Work is responsibility as well as a source of satisfaction. Work is something I do with passion. I must be passionate in my work, otherwise, I’m not for it. I don’t mind whether work is paid or voluntary. I must enjoy my work; if it’s not fun, I don’t consider it as ‘work’. Work is also something you do that will help other people. Let me stress the point that work need not be compensated to attract my commitment. It can be

voluntary. If it’s something I enjoy doing, I don’t mind doing it for free.

9. What role does WOMAN play in an economic initiative guided by cooperation/solidarity?

Women are movers. They are influential in their own families. They can easily convince other women. This is important for Bayanihan because we work mainly with women, although we do not discourage men from joining the program. Women simply gets information disseminated much faster than men are able to.

10. How can public policies and the State contribute to the progress of a people’s economy guided by solidarity/ cooperation (bayanihan)?

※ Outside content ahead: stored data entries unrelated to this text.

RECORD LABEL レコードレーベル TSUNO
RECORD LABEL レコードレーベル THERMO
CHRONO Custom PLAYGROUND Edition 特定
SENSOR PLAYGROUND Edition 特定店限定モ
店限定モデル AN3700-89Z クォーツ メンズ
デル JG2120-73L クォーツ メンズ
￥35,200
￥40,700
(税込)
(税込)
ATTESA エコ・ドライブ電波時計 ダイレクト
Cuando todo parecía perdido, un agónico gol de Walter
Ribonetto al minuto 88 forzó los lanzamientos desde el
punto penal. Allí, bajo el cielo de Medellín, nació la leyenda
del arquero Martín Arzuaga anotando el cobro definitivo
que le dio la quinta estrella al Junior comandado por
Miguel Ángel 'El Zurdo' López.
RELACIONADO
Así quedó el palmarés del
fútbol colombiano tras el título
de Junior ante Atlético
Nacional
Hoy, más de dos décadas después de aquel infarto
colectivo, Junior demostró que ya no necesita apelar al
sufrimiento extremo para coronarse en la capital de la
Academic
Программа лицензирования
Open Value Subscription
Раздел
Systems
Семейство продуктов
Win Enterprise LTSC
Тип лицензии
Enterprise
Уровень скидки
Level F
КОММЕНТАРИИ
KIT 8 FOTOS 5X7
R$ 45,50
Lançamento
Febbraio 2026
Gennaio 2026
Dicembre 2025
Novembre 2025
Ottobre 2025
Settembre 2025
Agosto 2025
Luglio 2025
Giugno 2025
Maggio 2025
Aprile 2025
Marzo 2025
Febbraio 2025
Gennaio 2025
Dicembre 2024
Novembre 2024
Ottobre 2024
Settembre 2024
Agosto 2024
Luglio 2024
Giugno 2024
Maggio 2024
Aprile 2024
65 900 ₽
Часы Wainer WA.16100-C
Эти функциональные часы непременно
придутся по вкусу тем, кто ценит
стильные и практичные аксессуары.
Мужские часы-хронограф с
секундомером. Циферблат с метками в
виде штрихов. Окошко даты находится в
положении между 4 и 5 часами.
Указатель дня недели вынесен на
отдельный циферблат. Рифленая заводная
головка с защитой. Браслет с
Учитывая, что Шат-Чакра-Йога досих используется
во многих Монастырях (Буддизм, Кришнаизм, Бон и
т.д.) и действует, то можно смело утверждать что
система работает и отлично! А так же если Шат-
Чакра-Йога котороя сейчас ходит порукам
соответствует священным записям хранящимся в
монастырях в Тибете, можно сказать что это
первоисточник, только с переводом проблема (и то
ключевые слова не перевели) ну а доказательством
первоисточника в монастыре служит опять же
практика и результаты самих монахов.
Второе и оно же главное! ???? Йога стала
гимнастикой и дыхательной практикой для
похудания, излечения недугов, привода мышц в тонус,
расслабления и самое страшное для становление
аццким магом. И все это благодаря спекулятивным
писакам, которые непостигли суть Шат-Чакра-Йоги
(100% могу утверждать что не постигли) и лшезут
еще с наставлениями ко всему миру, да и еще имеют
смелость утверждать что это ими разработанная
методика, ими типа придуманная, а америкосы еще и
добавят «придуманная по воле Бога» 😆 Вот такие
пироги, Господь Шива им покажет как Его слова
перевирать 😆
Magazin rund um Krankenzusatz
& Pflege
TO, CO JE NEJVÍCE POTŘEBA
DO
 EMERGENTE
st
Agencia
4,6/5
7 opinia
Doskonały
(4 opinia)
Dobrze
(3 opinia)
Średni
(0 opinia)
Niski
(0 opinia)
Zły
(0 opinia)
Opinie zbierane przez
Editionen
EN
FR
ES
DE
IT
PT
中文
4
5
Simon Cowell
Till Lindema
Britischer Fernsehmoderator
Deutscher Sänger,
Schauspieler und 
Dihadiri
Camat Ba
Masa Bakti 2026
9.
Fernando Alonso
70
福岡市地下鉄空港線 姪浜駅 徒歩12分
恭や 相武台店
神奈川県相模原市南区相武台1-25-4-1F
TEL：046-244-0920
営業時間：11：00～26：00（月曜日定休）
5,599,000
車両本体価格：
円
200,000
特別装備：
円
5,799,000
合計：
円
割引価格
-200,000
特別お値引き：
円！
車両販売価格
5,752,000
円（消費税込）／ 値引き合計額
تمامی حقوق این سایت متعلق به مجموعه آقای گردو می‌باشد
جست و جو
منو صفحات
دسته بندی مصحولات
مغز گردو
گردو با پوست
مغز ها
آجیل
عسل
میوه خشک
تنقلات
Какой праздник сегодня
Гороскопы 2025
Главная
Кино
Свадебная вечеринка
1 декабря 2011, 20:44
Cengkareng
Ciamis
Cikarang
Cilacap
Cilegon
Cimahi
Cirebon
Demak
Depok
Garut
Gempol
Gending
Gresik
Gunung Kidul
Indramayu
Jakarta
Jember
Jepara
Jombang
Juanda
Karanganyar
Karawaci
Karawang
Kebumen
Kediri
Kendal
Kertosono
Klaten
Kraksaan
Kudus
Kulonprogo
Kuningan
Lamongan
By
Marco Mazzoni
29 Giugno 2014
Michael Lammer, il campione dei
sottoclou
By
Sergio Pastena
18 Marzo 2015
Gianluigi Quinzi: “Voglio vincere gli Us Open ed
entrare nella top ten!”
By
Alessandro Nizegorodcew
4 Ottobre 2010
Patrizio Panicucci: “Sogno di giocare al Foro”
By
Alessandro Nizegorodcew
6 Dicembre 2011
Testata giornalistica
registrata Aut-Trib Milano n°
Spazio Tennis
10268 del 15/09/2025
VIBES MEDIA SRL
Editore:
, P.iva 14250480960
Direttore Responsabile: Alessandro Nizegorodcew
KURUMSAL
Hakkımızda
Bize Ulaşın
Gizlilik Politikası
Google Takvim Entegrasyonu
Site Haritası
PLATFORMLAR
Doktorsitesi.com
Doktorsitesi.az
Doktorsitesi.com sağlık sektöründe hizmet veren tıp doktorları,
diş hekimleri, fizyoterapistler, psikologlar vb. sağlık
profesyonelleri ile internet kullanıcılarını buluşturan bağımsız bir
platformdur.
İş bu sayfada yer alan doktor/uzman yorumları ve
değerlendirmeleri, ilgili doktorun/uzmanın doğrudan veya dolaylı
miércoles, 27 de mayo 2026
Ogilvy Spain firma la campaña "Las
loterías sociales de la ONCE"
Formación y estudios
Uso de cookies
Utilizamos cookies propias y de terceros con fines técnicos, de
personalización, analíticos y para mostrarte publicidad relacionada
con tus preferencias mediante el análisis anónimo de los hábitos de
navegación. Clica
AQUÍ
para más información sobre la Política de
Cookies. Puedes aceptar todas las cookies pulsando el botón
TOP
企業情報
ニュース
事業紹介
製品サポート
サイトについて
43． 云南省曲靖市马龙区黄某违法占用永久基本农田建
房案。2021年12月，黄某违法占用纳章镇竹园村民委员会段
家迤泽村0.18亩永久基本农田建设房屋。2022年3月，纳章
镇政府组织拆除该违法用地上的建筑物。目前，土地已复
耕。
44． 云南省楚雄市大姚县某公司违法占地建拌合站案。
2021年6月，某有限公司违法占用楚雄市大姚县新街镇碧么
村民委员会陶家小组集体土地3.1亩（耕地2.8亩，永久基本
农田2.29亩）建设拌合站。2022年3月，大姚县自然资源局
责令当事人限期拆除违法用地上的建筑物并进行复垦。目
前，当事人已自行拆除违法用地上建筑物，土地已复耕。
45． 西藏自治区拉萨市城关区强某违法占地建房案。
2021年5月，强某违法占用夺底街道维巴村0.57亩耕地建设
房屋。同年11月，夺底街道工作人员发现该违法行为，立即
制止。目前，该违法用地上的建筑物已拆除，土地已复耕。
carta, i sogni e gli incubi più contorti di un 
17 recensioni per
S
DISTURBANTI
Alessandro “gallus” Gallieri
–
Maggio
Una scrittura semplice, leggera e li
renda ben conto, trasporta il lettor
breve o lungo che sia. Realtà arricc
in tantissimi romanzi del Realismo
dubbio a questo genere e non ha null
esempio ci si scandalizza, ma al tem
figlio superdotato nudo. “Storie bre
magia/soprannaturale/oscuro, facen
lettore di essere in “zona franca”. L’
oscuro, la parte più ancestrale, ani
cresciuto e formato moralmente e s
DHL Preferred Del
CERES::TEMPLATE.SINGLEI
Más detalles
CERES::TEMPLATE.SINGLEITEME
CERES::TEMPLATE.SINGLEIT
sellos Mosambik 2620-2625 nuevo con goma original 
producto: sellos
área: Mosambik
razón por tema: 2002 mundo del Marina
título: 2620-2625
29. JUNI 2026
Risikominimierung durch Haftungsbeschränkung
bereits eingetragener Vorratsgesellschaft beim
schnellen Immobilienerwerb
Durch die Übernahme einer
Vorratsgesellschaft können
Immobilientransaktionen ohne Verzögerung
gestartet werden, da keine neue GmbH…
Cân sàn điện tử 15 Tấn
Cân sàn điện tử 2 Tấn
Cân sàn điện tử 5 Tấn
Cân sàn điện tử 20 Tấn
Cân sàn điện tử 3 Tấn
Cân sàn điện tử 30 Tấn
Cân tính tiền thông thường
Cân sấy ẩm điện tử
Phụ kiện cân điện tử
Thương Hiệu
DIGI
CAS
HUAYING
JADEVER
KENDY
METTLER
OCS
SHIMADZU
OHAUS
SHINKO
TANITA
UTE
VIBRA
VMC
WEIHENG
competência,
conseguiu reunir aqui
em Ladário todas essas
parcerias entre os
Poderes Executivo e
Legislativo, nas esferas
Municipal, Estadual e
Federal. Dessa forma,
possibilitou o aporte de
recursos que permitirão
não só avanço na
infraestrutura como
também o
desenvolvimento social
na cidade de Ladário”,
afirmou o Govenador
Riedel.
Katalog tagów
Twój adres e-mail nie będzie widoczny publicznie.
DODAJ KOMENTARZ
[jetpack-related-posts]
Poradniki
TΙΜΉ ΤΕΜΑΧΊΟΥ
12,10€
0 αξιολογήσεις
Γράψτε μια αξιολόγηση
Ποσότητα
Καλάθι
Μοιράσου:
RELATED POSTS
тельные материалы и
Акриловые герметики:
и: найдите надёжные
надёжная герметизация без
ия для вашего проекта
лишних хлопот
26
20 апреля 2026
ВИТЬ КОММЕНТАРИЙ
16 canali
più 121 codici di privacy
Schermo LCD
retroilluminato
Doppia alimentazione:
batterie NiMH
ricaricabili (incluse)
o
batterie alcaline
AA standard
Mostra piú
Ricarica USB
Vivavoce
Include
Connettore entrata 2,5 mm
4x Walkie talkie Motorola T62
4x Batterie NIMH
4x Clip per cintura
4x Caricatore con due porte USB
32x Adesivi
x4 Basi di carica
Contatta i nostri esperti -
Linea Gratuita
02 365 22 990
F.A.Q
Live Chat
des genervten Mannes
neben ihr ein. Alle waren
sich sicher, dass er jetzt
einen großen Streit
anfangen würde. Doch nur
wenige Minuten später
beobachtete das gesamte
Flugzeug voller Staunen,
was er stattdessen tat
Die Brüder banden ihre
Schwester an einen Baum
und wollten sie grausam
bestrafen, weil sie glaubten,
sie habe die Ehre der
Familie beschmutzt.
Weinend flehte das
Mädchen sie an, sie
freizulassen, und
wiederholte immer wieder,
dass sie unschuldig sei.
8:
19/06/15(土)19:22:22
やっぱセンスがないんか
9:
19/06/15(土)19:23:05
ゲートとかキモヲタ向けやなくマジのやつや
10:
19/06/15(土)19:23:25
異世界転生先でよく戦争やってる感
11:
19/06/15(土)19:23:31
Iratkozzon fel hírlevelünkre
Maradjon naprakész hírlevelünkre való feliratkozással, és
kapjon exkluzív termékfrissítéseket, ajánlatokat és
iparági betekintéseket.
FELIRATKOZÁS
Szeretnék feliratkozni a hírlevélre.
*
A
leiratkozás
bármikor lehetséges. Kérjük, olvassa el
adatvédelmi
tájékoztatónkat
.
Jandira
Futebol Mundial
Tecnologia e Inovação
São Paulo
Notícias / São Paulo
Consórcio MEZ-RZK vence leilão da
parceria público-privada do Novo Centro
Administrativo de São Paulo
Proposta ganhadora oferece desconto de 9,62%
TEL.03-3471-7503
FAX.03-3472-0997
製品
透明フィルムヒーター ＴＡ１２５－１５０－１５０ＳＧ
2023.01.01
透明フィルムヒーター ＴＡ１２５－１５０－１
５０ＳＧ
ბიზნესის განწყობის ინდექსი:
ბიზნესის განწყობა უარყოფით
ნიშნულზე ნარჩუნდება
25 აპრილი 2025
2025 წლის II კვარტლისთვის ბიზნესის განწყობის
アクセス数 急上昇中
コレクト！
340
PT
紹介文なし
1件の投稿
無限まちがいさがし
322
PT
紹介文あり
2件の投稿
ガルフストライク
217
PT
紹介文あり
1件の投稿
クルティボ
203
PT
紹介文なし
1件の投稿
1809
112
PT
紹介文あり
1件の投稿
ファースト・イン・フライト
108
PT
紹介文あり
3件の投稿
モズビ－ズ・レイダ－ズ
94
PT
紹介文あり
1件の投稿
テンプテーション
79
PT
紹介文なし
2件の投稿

The government can pass an ordinance to advocate and implement the Bayanihan program in all cities and municipalities of the Philippines. But the approach in implementing the ordinance should be the Bayanihan way. That is, as an immediate step, every government office should adopt the Bayanihan program for their own employees. Once the government

people have tasted the benefits of the program, they can share their experience to people in communities. A big risk of involving the government in the program is that politicians could politicize it and make use of it as a tool for marginalizing the political opposition.

11. Do you believe that a globalization of cooperation and solidarity is possible? If ‘yes’, how could this be realized?

Definitely, Bayanihan could globalize the solidarity movement we have started at the grassroots level. What could be done is to encourage Overseas Filipino Workers (OFWs) abroad to adopt the program so that they can help one another even in foreign countries.